Phishing URL Detection

This is a machine learning project built in Python for detecting phishing URLs. The project uses a dataset containing URLs marked as phishing, risky, and legitimate and trains several models using ensemble learning techniques. The best performing model, Random Forest, is then used to make predictions with live URLs.

Feature Extraction:

The feature extraction process involves detecting key features of the URLs, such as URL length, the presence of IPv4 or IPv6, the use of HTTPS, the number of protocols, and the top-level domain (TLD) extension.

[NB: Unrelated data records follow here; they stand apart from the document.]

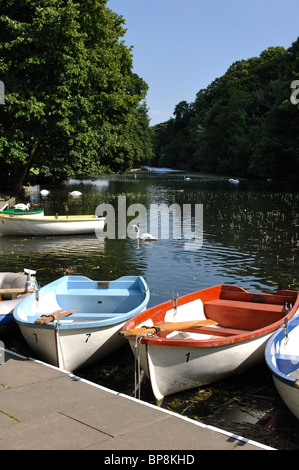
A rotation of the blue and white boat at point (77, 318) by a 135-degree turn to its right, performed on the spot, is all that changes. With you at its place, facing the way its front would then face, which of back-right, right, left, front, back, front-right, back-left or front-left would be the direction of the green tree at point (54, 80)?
front

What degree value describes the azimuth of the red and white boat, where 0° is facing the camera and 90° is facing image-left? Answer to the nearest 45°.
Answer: approximately 45°

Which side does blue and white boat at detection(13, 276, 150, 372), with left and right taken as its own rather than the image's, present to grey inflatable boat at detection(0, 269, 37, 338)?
right
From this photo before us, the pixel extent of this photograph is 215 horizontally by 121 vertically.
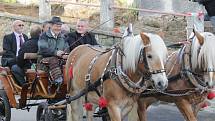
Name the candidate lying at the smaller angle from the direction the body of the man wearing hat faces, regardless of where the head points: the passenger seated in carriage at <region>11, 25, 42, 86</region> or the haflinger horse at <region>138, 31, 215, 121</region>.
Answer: the haflinger horse

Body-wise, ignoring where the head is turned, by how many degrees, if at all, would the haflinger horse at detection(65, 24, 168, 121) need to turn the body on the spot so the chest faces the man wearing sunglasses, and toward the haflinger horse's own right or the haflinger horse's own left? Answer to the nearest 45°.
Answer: approximately 180°

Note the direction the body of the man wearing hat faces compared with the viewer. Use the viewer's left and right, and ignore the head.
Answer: facing the viewer and to the right of the viewer

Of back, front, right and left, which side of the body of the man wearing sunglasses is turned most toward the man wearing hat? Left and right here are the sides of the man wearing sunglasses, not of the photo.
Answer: front

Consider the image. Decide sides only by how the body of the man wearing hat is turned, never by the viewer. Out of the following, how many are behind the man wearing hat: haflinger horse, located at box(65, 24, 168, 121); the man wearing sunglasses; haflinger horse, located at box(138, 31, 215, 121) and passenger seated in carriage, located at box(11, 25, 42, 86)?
2
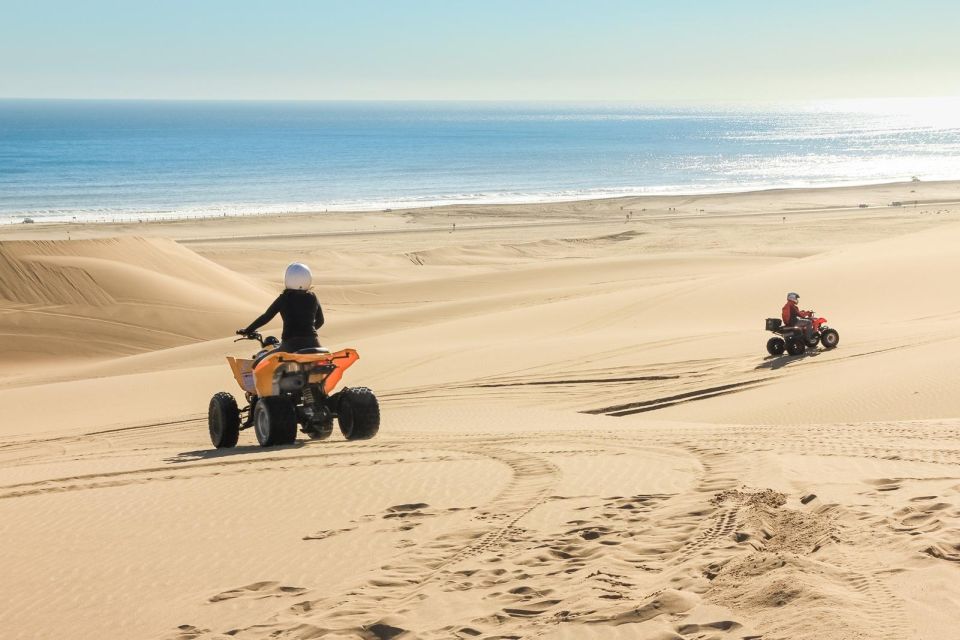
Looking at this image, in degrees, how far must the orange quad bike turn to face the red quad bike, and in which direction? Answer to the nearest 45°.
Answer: approximately 90° to its right

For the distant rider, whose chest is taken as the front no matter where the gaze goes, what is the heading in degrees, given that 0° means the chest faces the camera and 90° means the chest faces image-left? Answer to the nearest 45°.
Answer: approximately 270°

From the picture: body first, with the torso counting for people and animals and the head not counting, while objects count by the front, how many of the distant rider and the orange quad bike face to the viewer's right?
1

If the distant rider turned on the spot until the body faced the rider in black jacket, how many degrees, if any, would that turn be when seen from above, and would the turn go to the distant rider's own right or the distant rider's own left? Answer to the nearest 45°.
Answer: approximately 135° to the distant rider's own right

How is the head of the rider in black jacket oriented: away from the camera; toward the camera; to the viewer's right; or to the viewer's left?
away from the camera

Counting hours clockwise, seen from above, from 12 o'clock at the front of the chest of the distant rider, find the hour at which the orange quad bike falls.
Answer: The orange quad bike is roughly at 4 o'clock from the distant rider.

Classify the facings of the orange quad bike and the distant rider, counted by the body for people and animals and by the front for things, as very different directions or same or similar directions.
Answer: very different directions

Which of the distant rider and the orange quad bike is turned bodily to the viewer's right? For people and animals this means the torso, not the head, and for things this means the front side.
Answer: the distant rider

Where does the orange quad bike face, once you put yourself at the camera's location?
facing away from the viewer and to the left of the viewer
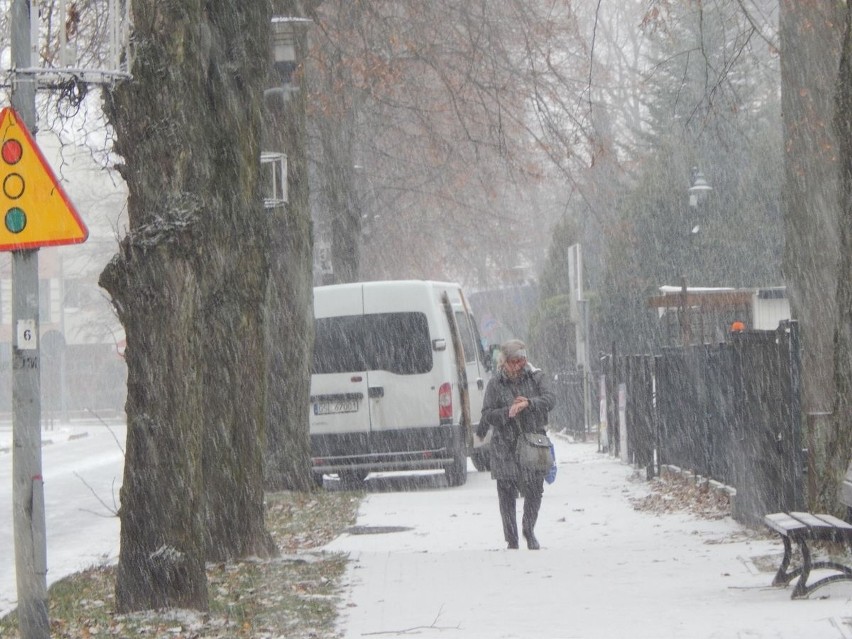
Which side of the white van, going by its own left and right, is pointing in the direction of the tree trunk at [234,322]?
back

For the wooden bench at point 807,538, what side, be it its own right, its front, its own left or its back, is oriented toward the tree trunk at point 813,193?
right

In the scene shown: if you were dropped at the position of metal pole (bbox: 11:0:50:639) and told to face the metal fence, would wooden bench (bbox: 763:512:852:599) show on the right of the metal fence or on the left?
right

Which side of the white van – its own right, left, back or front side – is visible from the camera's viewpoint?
back

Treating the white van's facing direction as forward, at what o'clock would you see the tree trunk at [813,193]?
The tree trunk is roughly at 5 o'clock from the white van.

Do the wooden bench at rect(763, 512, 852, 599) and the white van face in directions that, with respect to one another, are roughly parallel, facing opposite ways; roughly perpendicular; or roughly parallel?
roughly perpendicular

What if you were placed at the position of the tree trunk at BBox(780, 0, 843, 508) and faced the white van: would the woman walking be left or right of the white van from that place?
left

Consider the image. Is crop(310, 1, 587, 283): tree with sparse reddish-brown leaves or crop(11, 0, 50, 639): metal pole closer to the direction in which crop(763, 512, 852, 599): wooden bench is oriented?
the metal pole

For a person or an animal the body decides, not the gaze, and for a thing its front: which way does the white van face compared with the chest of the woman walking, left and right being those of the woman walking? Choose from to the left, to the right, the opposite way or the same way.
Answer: the opposite way

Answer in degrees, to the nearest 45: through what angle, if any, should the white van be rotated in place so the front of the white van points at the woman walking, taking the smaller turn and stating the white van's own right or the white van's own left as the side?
approximately 180°
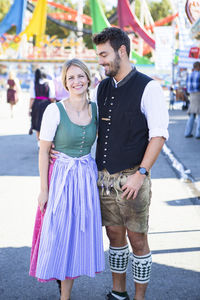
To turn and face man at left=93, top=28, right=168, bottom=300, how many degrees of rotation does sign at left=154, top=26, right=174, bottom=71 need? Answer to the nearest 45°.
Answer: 0° — it already faces them

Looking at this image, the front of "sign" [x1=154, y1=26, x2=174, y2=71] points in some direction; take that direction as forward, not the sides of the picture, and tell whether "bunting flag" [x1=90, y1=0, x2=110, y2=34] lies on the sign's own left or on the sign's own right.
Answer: on the sign's own right

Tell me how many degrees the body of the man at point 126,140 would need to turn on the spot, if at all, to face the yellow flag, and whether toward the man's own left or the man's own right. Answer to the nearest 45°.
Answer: approximately 135° to the man's own right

These features are then used to train the machine learning models.

Models Used:

The following models were used in this project:

  • Random Forest
  • K-Nearest Neighbors (KNN) Algorithm
  • AdaBoost Classifier
  • Extra Trees Classifier
  • Stochastic Gradient Descent (SGD) Classifier
  • Gaussian Naive Bayes

Results:

After comparing the results of the different models, it was found that the Random Forest model gave the best accuracy. As a result, the Random Forest model was used for the final predictions.

Usage :

The project requires the following libraries to be installed:

  • pandas
  • numpy
  • scikit-learn
  • matplotlib

To Run :

To run the project, simply clone the repository and run the main script in a Python environment.

Conclusion

This project demonstrates the use of machine learning techniques for detecting phishing URLs. The feature extraction process and the use of the Random Forest model were found to be effective in detecting phishing URLs with high accuracy.